High-class movie about the Brit lower class. One of the best films of the year and winner of Cannes Palm d'Or.
I, Daniel Blake
Grade: A
Director: Ken Loach (Jimmy’s Hall)
Screenplay: Paul Laverty (The Wind that Shakes the Barley)
Cast: Dave Johns, Hayley Squires
Rating: R
Runtime: 100 min
by John DeSando
“It's a monumental farce, isn't it? You sitting there with your friendly name tag on your chest, Ann, opposite a sick man looking for nonexistent jobs that I can't take anyway. Wasting my time, employers' time, your time. And all it does is humiliate me, grind me down.” Daniel (Dave Johns)
And so it goes for the Brit working class without work, an ailing worker, Daniel, who can’t get unemployment aid because his doctor says he’s not healthy enough to work but the non-medical bureaucrats say he needs to look for work to qualify for subsidy. And the jobs are not there anyway.

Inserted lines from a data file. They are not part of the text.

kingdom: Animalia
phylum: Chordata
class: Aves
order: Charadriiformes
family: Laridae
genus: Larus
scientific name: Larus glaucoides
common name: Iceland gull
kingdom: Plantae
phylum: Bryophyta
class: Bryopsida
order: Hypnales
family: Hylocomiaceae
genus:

Director Ken Loach, a veteran of social realism akin to the films of the marvelous Mike Leigh, has crafted a Cannes Palm d’Or winning masterpiece called I, Daniel, depicting a good man at the end of his rope, Daniel, and his young friend, Katie with two kids wanting to be productive members of the working class but beaten back by a system and economy that fights them every moment of the day.
This is a brilliant small film, with acting far and beyond good, and moments of struggle more poignant than any in the biggest blockbuster this summer. As Daniel fights the system for his right to a subsistence allocation and Katie is forced to become a prostitute, Loach makes a strong and clear statement about the social rules that favor the favored and grind down the unfortunate.
Johns is profoundly convincing as a decent blue-collar Brit with much still left to give but caught in the vise of his ailment and the demands of a state not prepared to deal with the ironies of daily living for the unfortunate. Johns underplays as does Katie, whose strong but vulnerable demeanor reminds me of a young Deborah Winger.
Vittorio De Sica understood the working class struggle; Ken Loach does, too.